On Aug. 27, 2009, that last remaining bat disappeared.

“Australian politics, and the bureaucracy that supports it, is failing in one of its most fundamental obligations to future generations: the conservation of our natural heritage,” wrote Australian environmentalist Tim Flannery following the pipistrelles’ extinction. “Australians need to take a look at ourselves.”

The pipistrelle had been Christmas Island’s only bat — one that consumed its body weight in insects every night. Scientists say its extinction could disrupt the ecological balance of the island.

Ua Pou Monarch

Like the Cryptic Treehunter, the Ua Pou Monarch, a bird native to Ua Pou (pictured), an island in the Marquesas, French Polynesia, was not identified until this century. First recognized in 2004, the bird was last spotted in 2010.

Researchers have since attempted to find the bird but their searches have been fruitless.

Habitat destruction devastated the range of the Ua Pou Monarch, said the IUCN. Introduced species, like the black rat, likely also played a role in the bird’s demise.

Ceratophysella sp. nov. ‘HC’

The final creature on this list is the smallest, and the most mysterious too. Certaophysella sp. nov. ‘HC’ is a new, as-yet undescribed species of Hypogastruridae Collembola, a kind of springtail (a tiny, insect-like omnivorous animal, pictured above). 

It was first discovered by scientists in 2006 in a cave in the Hon Chong hills of Vietnam.
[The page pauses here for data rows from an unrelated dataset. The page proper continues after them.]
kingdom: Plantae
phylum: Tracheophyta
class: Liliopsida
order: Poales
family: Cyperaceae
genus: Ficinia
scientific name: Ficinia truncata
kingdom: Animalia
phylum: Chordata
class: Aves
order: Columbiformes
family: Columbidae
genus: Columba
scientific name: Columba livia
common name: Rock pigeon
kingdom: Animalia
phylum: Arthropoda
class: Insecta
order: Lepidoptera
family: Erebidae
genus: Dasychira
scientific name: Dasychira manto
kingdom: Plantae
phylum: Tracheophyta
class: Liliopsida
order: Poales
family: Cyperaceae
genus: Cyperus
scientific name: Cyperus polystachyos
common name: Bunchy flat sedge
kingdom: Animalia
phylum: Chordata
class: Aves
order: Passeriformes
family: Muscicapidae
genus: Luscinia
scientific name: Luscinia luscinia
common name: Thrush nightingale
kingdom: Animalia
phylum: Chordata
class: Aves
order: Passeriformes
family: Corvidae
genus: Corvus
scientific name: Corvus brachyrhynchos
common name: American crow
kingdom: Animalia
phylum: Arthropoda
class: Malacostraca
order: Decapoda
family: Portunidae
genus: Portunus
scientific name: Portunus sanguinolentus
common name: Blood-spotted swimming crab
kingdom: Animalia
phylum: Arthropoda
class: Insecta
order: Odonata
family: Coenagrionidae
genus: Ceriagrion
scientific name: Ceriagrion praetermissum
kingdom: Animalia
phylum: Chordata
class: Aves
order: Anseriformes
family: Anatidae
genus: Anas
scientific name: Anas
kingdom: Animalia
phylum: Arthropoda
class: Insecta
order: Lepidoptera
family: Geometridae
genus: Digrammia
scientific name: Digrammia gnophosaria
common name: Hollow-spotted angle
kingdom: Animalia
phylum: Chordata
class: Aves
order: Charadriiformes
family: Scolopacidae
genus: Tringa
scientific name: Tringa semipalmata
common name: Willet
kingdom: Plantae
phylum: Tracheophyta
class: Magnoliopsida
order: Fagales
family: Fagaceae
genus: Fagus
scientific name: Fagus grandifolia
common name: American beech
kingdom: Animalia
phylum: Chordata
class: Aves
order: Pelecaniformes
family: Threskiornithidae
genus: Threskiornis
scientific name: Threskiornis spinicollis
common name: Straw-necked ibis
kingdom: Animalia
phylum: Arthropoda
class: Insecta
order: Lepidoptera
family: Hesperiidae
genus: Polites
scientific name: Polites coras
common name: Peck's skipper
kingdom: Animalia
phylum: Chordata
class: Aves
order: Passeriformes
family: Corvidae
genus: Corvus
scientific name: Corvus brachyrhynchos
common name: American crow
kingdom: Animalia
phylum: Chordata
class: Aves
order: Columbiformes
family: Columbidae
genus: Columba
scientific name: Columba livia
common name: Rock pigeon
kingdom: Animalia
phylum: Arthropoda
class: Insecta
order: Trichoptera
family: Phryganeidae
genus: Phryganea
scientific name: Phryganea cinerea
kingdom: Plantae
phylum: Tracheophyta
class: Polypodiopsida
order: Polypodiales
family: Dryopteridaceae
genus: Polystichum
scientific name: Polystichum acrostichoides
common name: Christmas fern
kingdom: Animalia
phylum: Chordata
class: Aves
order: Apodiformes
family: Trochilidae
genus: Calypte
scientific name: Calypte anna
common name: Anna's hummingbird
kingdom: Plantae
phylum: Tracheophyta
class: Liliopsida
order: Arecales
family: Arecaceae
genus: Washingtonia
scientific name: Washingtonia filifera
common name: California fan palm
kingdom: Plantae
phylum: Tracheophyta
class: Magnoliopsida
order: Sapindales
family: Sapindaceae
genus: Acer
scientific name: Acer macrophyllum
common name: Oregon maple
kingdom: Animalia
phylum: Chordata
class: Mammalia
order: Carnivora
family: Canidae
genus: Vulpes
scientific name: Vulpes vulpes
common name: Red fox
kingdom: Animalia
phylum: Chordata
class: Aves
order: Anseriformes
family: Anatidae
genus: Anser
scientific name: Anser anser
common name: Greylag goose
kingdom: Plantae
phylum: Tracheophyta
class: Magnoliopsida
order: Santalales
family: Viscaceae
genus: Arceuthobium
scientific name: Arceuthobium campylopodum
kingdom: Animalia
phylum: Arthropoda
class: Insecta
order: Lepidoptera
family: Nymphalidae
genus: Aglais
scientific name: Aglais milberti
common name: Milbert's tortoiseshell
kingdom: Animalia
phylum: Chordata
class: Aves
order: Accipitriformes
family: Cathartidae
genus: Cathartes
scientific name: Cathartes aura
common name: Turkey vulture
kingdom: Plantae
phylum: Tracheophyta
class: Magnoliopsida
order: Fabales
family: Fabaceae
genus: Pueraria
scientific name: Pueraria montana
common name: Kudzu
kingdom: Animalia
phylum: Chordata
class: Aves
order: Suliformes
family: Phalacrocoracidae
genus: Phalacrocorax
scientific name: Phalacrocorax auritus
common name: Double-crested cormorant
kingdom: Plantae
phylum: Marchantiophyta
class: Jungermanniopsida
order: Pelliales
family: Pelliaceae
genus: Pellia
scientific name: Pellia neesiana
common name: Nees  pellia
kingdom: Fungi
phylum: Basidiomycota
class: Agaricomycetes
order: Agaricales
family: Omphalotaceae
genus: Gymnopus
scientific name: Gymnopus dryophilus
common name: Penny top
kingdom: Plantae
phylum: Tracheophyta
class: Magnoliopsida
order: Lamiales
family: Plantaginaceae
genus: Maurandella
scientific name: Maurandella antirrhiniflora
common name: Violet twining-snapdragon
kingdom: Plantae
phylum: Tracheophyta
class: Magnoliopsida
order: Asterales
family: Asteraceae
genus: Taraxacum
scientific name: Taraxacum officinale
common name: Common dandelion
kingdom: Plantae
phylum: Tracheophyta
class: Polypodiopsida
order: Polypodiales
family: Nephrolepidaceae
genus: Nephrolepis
The researchers had found a “healthy” population of the springtails at the time, but subsequent trips turned up no evidence of the creature.

The cave, scientists say, has been “heavily disturbed by tourism” in the years since the original discovery.

“For the conservation of the species, the regulation of the touristic activities and the restriction of tourism to pathways, would be crucial, and might allow the species to come back if it is still present in small cracks connected to the cave,” wrote the IUCN in its latest assessment.

As of 2016, however, the springtail was considered a “relict.”